◆ YOUR OBJECTIVE
Print, word for word, the stretch of the essay about losing a grandmother from "[Rafiki hits Simba" through "a lot private.".

◆ DOCUMENT SEGMENT
[Rafiki hits Simba on the head with his stick]
Adult Simba: Ow! Jeez, what was that for?
Rafiki: It doesn't matter. It's in the past.
Adult Simba: Yeah, but it still hurts.
Rafiki: Oh yes, the past can hurt. But the way I see it, you can either run from it, or... learn from it.
I've never seen myself as a person who outwardly dwells on the past or wishes they could back and change things. I don't regret, but inside I always think what if. What if I loved a little more or decided to choose that path or not wasted moments? Being a senior in high school it is very easy to reminisce on my life, it's expected. But there's things in my past that I've pushed away and tried to forgot. Yes, I am quite open on this, probably too open, but I actually do keep a lot private.
For some reason, instead of writing my lovely philosophy paper, I am in the mood to just spill. I truly hope this helps one of my readers grow and know they're not alone.
It was September 2006. Homecoming, Badminton, and Fall Break on my mind. I never dealt with anything truly dramatic in my life. I never expected to see my mom in tears walk into practice that afternoon. She talked to my coach and they hugged. I got in the car and mom dropped a bomb: Nonna (my grandma) had cancer or what they believed to be cancer. My Nonna had severe Alzheimer's at this point, speaking only in her first language, Italian, not remembering me from my mom or my brother. My Nonno (grandpa) cared for her so diligently with such love and devotion that I could not comprehend. I saw her that night, unprepared for the sight of her in bed with nurses surrounding her. The doctors couldn't figure out what it was because it wasn't cancer taking her so quickly. I dropped my life knowing hers was ending. We slept at their house every night, praying she would still breathing the next morning. The neighbors in their cul de sac were always popping in and out, bringing us food and comfort. The Hospice nurses brought breathing machines and they said it would be her time soon. September 29th, the night of the homecoming game, it was 10 pm and I was trying to go to sleep, closing my eyes and listening to worried voices: my mom, aunt, and Nonno. They didn't know how to cope, they didn't know how to plan a funeral or pick a casket. I heard the front door open over a hundred times, hurried footsteps. I wiped the sleep from my eyes and sat up on the couch. This was it. We stood around the bed as she took her last breath. Tears rolled down my face. I tried to remember my Nonna before this, before she was sick and in pain, I remembered sipping espresso and eating biscotti in the mornings after mom and dad went to work when I was 2 and older, I remembered helping her make breaded chicken by dipping the chicken cutlets in the egg and then rolling them in the breadcrumbs, I remembered her braiding my hair and telling me when I didn't match or my skirt was too short at age 6. I couldn't kiss her cold body that night, nor on the night of the wake, or touch her square where her body lies behind in the mausoleum. I've been accused of being apathetic and heartless by my brother after our Sunday trips to the cemetery. I found my mourning through Casey. He didn't know it, but he understood me, gave me support and music that saved me.

◆ DATA FOR ANALYSIS
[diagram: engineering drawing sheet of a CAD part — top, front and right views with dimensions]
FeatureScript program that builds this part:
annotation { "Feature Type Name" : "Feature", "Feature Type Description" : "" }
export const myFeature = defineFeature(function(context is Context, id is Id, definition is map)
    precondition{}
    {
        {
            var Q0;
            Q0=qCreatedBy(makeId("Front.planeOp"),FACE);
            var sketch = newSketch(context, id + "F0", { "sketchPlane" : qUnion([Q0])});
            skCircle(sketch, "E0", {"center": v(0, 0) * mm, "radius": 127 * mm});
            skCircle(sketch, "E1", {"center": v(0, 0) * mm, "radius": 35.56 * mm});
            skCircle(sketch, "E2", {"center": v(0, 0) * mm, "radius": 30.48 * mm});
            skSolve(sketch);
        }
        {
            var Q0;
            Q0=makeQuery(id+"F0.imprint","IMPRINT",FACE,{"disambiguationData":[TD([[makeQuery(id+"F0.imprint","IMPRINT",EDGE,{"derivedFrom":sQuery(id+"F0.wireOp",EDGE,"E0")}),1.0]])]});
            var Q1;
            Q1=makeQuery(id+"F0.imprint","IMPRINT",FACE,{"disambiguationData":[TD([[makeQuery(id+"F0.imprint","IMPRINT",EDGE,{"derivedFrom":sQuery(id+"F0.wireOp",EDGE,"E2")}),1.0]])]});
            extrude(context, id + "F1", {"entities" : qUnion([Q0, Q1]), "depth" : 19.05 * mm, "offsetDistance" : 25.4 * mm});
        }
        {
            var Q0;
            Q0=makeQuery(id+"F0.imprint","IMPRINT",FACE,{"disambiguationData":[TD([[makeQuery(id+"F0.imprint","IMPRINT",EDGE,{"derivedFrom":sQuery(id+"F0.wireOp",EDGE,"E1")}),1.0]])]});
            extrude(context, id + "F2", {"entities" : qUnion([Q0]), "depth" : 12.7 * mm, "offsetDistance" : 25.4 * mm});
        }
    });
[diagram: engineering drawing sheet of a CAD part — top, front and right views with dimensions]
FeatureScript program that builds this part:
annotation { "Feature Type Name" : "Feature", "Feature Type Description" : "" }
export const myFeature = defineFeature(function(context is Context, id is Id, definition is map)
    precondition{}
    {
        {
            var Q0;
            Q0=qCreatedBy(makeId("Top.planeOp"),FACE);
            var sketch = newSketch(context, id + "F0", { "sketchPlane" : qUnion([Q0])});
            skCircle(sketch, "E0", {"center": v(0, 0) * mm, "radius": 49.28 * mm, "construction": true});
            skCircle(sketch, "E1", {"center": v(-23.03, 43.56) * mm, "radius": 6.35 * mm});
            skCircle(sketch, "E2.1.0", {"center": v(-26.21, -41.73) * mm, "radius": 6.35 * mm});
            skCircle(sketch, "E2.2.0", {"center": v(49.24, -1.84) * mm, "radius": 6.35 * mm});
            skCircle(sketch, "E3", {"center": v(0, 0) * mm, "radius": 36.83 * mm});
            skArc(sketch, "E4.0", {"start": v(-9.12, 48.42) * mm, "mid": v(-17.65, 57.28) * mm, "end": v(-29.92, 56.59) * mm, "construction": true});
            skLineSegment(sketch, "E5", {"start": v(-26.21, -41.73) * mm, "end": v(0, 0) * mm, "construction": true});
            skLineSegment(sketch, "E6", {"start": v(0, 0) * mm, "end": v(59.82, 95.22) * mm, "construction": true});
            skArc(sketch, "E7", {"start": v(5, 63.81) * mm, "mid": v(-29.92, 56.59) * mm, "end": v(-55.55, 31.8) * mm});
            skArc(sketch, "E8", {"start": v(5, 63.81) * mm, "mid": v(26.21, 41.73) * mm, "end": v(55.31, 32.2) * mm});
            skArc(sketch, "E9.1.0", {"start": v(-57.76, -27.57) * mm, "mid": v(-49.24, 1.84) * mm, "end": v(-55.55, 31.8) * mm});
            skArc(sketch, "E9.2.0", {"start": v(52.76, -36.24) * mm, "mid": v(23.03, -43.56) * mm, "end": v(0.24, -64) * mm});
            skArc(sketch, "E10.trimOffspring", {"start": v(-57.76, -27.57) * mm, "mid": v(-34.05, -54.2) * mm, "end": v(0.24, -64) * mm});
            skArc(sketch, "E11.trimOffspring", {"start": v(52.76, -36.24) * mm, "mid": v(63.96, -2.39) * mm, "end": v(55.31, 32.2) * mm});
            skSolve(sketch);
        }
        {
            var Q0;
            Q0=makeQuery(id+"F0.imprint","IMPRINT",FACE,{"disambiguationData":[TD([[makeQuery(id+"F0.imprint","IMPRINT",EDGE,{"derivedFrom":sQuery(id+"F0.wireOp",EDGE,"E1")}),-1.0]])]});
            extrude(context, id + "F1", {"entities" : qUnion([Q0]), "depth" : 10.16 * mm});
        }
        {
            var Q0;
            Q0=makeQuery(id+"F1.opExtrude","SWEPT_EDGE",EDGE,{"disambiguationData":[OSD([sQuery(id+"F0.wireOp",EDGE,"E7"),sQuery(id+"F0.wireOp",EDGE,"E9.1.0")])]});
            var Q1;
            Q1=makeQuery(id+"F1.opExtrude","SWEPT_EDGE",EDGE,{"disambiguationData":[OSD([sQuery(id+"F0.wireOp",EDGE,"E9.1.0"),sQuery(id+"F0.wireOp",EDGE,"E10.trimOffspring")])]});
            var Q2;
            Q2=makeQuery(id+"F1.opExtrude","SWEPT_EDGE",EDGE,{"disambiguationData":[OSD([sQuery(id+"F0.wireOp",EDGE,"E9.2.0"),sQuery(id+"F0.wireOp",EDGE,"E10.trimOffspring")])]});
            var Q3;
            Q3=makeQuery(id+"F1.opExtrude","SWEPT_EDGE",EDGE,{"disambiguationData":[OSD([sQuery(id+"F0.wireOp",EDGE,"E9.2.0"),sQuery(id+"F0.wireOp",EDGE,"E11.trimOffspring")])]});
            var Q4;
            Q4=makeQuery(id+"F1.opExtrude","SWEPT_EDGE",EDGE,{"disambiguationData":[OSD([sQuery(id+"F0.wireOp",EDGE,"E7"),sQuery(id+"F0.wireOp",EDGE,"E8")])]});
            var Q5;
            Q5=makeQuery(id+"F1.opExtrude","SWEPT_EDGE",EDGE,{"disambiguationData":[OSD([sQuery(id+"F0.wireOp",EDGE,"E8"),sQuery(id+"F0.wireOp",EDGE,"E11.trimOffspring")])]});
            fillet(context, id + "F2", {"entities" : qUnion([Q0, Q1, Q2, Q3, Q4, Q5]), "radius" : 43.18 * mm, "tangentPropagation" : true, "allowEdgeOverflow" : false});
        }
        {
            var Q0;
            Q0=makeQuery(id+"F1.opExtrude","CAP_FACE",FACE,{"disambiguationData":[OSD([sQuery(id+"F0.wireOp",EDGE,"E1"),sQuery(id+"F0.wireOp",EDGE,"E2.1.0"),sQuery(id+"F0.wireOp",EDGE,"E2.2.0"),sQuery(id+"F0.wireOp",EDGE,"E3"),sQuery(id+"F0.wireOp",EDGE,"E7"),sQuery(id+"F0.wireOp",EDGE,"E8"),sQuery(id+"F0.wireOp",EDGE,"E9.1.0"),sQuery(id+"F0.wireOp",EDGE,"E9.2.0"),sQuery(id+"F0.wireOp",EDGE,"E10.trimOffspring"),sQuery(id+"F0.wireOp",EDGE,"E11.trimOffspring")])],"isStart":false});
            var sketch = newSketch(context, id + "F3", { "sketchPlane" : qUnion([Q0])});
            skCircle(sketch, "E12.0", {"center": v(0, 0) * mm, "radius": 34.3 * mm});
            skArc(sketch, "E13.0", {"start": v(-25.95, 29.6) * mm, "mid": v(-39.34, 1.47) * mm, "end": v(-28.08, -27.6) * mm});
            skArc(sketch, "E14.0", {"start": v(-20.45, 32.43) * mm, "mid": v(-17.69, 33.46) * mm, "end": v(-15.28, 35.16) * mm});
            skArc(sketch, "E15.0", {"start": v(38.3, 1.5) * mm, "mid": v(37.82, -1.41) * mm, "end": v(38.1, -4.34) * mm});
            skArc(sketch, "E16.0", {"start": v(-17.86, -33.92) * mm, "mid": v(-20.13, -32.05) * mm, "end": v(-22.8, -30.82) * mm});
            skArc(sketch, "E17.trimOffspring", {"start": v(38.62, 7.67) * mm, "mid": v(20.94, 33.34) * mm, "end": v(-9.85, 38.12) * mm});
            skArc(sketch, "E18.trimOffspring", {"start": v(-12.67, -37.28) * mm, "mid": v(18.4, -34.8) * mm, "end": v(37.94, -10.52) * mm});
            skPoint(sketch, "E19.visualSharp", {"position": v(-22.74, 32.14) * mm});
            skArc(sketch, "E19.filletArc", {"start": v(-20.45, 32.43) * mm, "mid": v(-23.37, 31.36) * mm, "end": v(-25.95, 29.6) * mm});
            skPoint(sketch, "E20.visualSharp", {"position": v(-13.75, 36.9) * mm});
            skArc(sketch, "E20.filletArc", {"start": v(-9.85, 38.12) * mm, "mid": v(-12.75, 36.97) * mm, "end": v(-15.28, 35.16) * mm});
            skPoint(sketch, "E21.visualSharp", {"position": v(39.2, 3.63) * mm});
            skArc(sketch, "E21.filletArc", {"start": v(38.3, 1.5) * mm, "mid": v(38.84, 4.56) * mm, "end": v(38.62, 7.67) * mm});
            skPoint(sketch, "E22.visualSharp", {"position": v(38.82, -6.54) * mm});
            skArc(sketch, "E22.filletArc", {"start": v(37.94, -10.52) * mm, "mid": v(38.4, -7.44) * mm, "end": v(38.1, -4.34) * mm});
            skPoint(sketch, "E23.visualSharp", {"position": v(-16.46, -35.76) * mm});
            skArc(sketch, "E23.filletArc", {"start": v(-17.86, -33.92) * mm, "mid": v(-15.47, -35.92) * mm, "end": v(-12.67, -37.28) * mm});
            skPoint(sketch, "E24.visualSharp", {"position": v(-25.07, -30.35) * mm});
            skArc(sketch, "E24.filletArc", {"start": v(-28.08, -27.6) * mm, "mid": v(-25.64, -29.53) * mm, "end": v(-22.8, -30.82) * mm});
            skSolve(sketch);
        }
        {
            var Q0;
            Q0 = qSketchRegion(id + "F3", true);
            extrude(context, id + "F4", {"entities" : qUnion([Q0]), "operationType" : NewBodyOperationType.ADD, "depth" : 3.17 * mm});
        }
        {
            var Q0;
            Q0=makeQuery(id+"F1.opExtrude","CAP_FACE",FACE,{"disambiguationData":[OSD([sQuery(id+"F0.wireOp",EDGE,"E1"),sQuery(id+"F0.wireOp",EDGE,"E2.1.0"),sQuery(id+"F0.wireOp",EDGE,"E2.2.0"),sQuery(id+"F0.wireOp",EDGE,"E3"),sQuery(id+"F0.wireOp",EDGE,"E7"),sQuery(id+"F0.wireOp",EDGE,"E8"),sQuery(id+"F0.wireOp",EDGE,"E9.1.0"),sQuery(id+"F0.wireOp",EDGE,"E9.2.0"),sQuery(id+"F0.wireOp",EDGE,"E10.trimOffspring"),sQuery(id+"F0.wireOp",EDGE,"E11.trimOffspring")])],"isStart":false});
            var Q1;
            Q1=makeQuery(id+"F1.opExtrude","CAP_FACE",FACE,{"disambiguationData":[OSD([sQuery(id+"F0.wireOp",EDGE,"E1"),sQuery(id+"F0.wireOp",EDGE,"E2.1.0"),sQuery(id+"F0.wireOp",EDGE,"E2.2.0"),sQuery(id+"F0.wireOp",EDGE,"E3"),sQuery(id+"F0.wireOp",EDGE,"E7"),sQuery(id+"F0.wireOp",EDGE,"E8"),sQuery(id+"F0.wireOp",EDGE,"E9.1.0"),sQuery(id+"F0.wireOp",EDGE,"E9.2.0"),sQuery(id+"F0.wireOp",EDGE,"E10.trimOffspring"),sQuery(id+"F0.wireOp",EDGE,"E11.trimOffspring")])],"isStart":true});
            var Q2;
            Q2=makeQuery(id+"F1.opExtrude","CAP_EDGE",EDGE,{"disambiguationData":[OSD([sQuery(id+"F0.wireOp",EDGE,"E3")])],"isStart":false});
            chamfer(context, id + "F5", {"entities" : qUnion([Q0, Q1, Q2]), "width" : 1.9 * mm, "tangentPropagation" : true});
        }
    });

◆ SOLUTION TO THIS PROBLEM
[Rafiki hits Simba on the head with his stick]
Adult Simba: Ow! Jeez, what was that for?
Rafiki: It doesn't matter. It's in the past.
Adult Simba: Yeah, but it still hurts.
Rafiki: Oh yes, the past can hurt. But the way I see it, you can either run from it, or... learn from it.
I've never seen myself as a person who outwardly dwells on the past or wishes they could back and change things. I don't regret, but inside I always think what if. What if I loved a little more or decided to choose that path or not wasted moments? Being a senior in high school it is very easy to reminisce on my life, it's expected. But there's things in my past that I've pushed away and tried to forgot. Yes, I am quite open on this, probably too open, but I actually do keep a lot private.